● **Items from a dataset**
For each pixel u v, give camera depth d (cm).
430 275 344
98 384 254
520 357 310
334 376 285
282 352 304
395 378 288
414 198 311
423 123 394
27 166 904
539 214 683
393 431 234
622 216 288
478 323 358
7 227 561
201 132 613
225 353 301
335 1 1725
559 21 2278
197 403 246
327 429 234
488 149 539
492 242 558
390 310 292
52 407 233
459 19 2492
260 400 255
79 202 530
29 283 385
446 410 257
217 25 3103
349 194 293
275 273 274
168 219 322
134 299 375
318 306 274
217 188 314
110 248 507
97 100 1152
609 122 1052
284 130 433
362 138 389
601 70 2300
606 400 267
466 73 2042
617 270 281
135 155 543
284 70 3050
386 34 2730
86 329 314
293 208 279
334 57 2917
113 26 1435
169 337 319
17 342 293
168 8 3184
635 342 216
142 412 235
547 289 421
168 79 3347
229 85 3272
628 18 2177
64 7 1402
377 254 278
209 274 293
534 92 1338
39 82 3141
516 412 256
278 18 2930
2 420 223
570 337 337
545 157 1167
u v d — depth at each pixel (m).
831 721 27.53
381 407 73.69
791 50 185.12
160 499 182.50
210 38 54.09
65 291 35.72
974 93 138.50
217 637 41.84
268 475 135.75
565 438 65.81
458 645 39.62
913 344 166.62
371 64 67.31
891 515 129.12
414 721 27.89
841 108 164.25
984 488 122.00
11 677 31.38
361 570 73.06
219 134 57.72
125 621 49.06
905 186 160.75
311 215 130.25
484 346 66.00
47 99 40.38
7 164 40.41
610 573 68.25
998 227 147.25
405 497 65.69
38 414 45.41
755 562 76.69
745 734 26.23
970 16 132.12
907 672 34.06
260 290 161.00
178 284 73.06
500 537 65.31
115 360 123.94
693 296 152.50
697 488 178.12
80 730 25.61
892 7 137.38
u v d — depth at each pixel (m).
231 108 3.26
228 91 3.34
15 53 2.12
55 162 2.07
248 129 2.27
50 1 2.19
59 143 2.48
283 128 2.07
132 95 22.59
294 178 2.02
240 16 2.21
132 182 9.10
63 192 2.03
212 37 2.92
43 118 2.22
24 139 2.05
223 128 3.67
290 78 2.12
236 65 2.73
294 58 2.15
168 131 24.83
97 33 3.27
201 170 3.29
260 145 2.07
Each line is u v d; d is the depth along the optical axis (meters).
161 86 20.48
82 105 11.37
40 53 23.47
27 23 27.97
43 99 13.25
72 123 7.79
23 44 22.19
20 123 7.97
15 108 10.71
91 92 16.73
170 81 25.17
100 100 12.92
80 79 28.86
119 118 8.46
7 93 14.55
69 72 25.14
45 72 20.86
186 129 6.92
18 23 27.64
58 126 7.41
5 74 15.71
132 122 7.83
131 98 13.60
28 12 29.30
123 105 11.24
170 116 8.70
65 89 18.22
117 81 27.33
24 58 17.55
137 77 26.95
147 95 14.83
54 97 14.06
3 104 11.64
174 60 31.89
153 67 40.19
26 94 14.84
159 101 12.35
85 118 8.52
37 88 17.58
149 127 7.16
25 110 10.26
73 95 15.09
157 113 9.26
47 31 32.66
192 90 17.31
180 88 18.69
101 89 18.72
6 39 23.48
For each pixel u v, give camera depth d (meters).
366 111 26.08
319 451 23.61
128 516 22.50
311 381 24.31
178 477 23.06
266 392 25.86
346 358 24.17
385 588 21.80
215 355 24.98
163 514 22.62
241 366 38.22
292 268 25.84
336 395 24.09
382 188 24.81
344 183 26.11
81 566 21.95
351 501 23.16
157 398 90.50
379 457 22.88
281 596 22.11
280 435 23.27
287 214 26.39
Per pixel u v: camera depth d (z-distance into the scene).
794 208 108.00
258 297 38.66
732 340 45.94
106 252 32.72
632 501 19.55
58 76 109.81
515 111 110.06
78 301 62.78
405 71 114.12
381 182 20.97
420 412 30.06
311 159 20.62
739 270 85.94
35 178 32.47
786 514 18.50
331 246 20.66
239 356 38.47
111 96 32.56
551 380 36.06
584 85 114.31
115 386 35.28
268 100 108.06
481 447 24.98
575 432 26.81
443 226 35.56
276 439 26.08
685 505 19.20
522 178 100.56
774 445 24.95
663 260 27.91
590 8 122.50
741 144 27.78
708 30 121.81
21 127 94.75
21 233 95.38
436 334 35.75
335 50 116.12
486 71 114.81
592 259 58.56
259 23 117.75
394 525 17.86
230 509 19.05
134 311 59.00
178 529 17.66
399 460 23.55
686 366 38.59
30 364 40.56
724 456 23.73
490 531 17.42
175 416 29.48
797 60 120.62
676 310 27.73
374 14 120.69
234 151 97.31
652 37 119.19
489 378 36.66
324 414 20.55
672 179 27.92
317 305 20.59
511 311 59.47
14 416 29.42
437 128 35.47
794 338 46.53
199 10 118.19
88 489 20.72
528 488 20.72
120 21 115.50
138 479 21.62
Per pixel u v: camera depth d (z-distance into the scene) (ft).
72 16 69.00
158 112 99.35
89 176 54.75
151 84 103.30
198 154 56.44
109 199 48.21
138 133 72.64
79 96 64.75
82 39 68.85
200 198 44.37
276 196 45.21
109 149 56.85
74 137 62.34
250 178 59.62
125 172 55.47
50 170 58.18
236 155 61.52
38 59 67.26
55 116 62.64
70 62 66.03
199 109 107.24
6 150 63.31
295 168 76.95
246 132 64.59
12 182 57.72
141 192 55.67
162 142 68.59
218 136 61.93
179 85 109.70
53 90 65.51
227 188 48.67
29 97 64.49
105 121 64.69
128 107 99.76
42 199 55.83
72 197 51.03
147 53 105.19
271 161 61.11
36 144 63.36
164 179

● **INSTRUCTIONS TO FOLLOW**
Return exactly the lines from the beginning of the data above through the one containing "446 410 257", please. Include both end lines and add nothing else.

● **PROBLEM SOLUTION**
For each pixel u v, give camera depth d (cm).
430 275 344
98 384 254
520 357 310
334 376 285
282 352 304
395 378 288
414 198 311
423 123 394
27 166 904
539 214 683
393 431 234
622 216 288
478 323 358
7 227 561
201 132 613
225 353 301
335 1 1725
559 21 2278
197 403 246
327 429 234
488 149 539
492 242 558
390 310 292
52 407 233
459 19 2492
260 400 255
79 202 530
29 283 385
446 410 257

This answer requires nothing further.